L'édito de Antoine Rochat - Pour une poignée de dollars…

Le 03 février 2016

S. Spielberg, Q. Tarantino, et aujourd’hui A. G. Inarritu : depuis quelques semaines le cinéma made in USA occupe le terrain. Mais on a surtout assisté à l’arrivée fracassante de la grosse artillerie cinématographique américaine avec Star Wars : Le Réveil de la Force de J. J. Abrams : tout y est, le western, la violence, le fantastique, le virtuel, le numérique et les effets spéciaux.

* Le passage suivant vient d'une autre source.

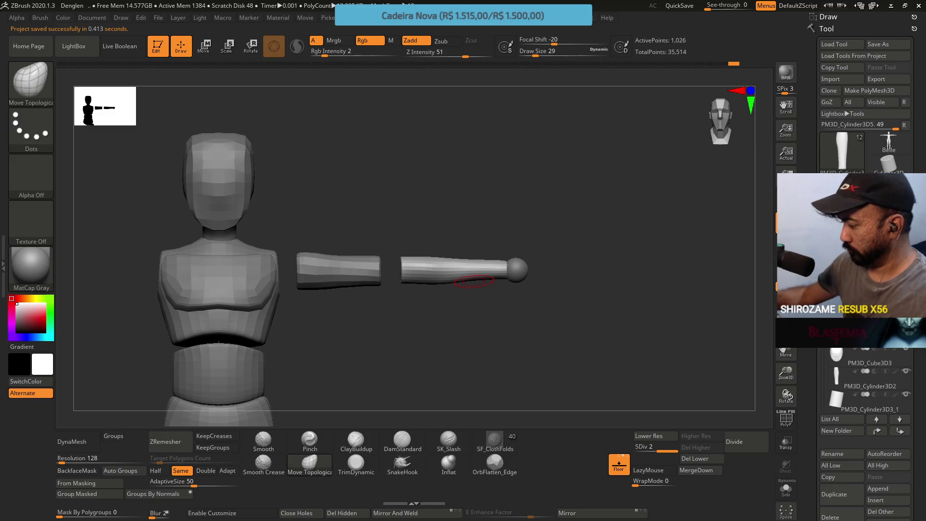
{"action": "scroll", "coordinate": [866, 381], "scroll_direction": "down", "scroll_amount": 3}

On sait que ce film – ses recettes ne se comptent pas en centaines de milliers de dollars mais en millions – s’est pointé comme le blockbuster le plus attendu de tous les temps, et qu’il sera sans doute un très grand succès financier. On parle déjà d’un recette de 514 millions pour le premier week-end de sortie aux Etats-Unis, et l’on avance un chiffre futur de 1,5 milliard de dollars… Avatar et Titanic n’ont qu’à bien se tenir.

Star Wars : Le Réveil de la Force, grosse entreprise s’il en est, est pourtant une sorte de colosse aux pieds d’argile : qu’en serait-il resté si l’on avait révélé «urbi et orbi» et avant sa sortie les secrets, les clés, les noms des personnages et le fin mot de l’histoire ? Et que se serait-il passé si la critique cinématographique n’avait pas été en quelque sorte muselée et n’avait pas respecté l’embargo strict exigé avant les premières projections publiques ?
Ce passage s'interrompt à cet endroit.